### Data for the task

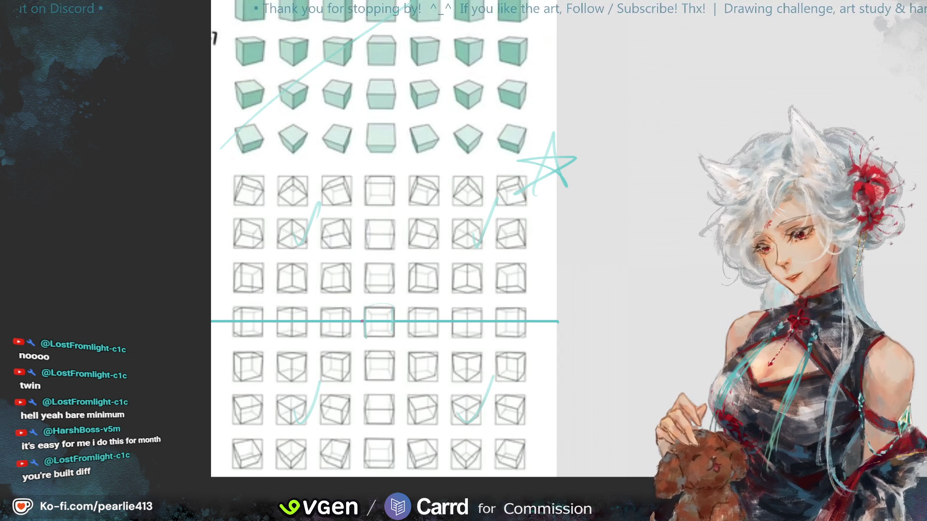
key("ctrl+z")
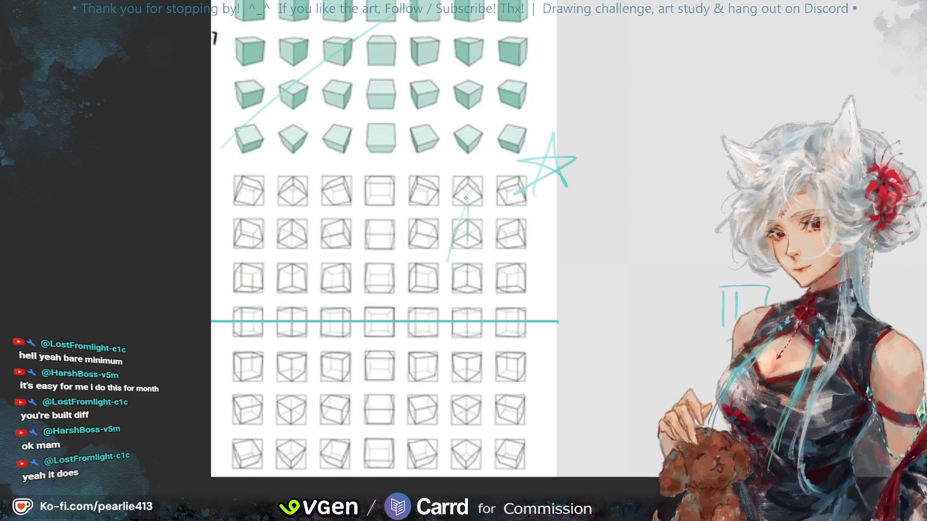
left_click_drag(416, 250, 413, 179)
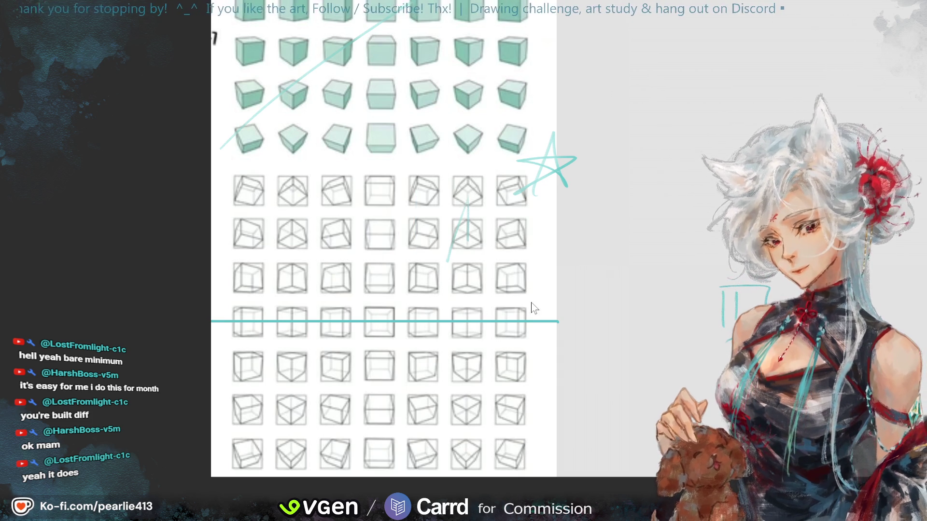
key("ctrl+z")
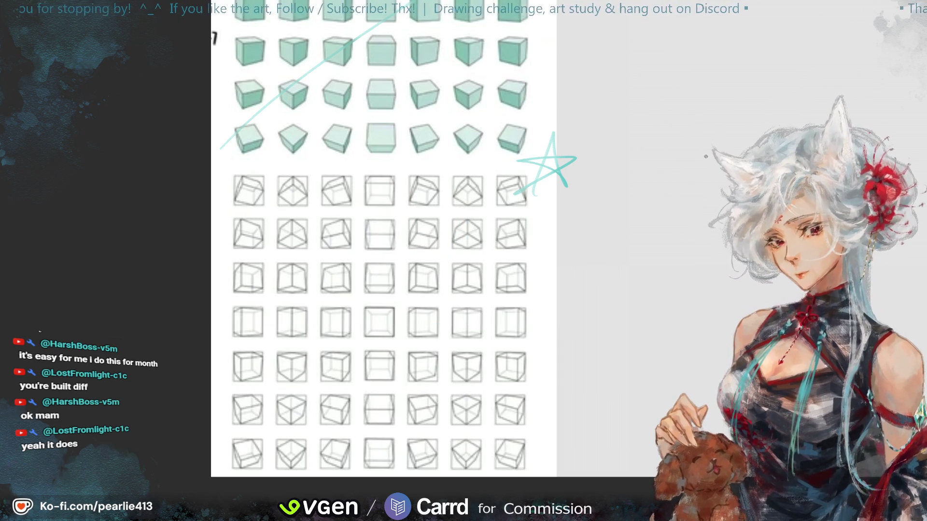
mouse_move(925, 94)
left_mouse_down()
mouse_move(904, 83)
mouse_move(863, 117)
left_mouse_up()
left_click_drag(859, 63, 867, 63)
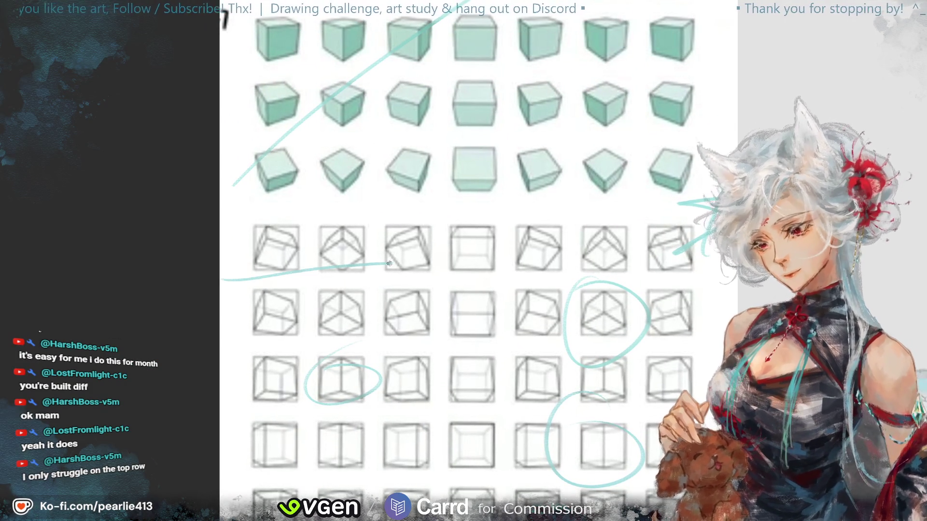
key("ctrl+z")
left_click_drag(240, 282, 702, 279)
left_click_drag(622, 213, 325, 220)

######

▸ **About this exercise**
Would you please copy the material exactly, leaving all the pictures out?

▸ **Answer below**
key("ctrl+z")
left_click_drag(416, 250, 413, 179)
key("ctrl+z")
mouse_move(925, 94)
left_mouse_down()
mouse_move(904, 83)
mouse_move(863, 117)
left_mouse_up()
left_click_drag(859, 63, 867, 63)
key("ctrl+z")
left_click_drag(240, 282, 702, 279)
left_click_drag(622, 213, 325, 220)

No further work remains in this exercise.